The picture of me is of my birthday party at our study abroad group's favorite dive bar by the dorm, Foods & Bar. Yes, it is called, "Foods & Bar". Amazing. Did you know they give you edamame, popsicles, and wasabi peas as bar food in Japan? Haha. Well, as many of you know, the Japanese sort of interchange their "r"'s and their "l"s. My name is Alexis. It sounds like Arexis in Japanese. Behold my mistaken cake. It was banana bread cake as we found out that night in the bar.
I had the amazing opportunity to go to New York Bar while I was in Tokyo. Have you all seen Lost in Translation? If you have not, you must! It says so much about Tokyo and the Japanese people. Well, New York Bar is within the Park Hyatt Tokyo. Throughout the movie, Bill Murray and Scarlett Johansson go to this bar in the middle of the night because they have bad jet lag. There they meet and become friends. The view is one of the most spectacular things you have ever seen. It was an epic birthday moment that I will never forget. Here we had very well crafted martini's and listened to live jazz.
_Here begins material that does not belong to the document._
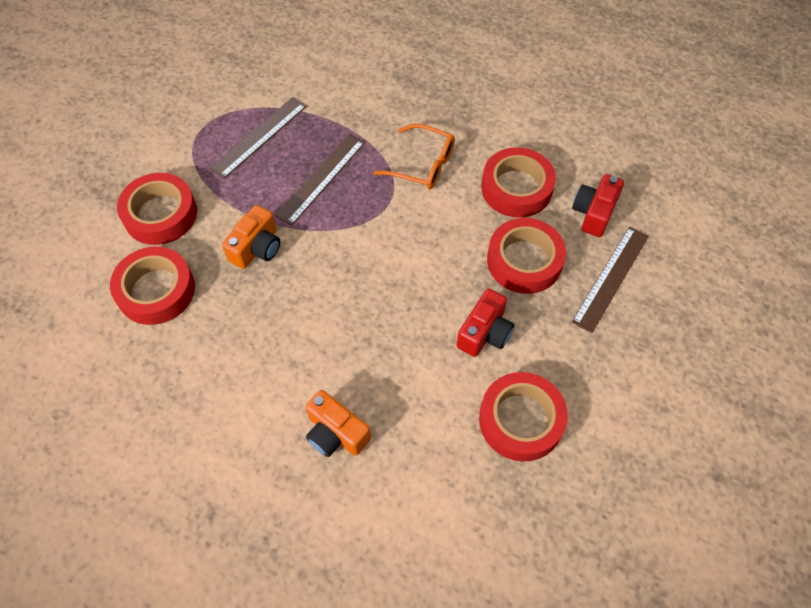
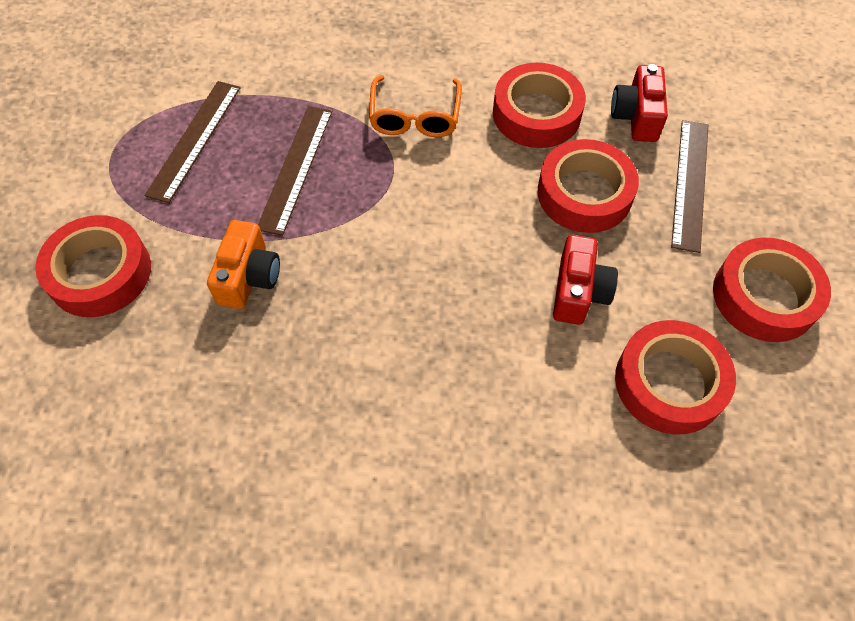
camera: 20 degrees left, 0 degrees up
red tape [110,247,195,325] -> red tape moved to [713,237,831,342]
orange camera [306,390,371,457] -> none
orange glasses [374,124,455,189] -> orange glasses turned 90 degrees clockwise [369,75,462,137]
This is a picture of part of my host family in Japan. We are at a botanical garden several hours outside of Tokyo.
Of course, no blog post on Tokyo is complete without picture of Shibuya at night. And here you are. Always busy, always alive. ♥ 
One of the nights in Tokyo, a group of us went to a ninja restaurant. Yes, you read correctly, a ninja restaurant. Only in Tokyo. It is called Ninja Akasaka. It is built with trap doors and you dine in a dungeon. You are each served like a 8-10 course meal. They accommodated my veganism very nicely too! I don't remember all what I had but it was really crazy food presentation. Oh, the waitresses and waiters were dressed up as ninja's and the menu's were on scrolls. The picture of the tree thing is not vegan, but that is definitely a dessert. The soil is chocolate, I believe.
Couple useful phrases:   
1. "Watashi wa bejitarian/bigan desu." - I am vegetarian/vegan.
2. "Taberarenai mono ha..." - I don't eat...
niku - meat
sakana - fish
shifudo - seafood
niwatori - chicken
gyunyu - milk
chizu - cheese
tamago - eggs
machimitsu - honey
bata - butter
mayonezu - mayonnaise
sakana dashi - fish stock
3. After finishing your meal: "Gochisosamadeshita!" - Roughly, thank you for the good food (hard to translate).
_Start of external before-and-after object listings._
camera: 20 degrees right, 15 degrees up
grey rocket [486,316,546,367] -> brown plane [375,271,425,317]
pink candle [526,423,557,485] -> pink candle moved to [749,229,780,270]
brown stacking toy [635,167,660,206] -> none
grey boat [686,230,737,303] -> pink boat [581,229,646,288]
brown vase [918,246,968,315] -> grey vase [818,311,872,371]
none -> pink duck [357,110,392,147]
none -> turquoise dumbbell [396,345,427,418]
4. "Ie, sakana wa shokubutsusei dewa arimasen, sorera mo dobutsusei desu." - No, fish are not plants, they are animals too.

Lastly, if you are at a conbini (convenience store), look for onigiri (rice balls) filled with umeboshi (pickled plum) or konbu (thick seaweed). There should also be nori maki there and the vegetarian ones are easy to spot with cucumber and konbu. Pickled vegetables in small trays are available at most. If you dig on natto (fermented soybeans), you'll find it here too. Natto is really good for you, but it is an acquired taste and quite frankly, it's pretty gross.

And there you have it in a good gist. Vegan Tokyo!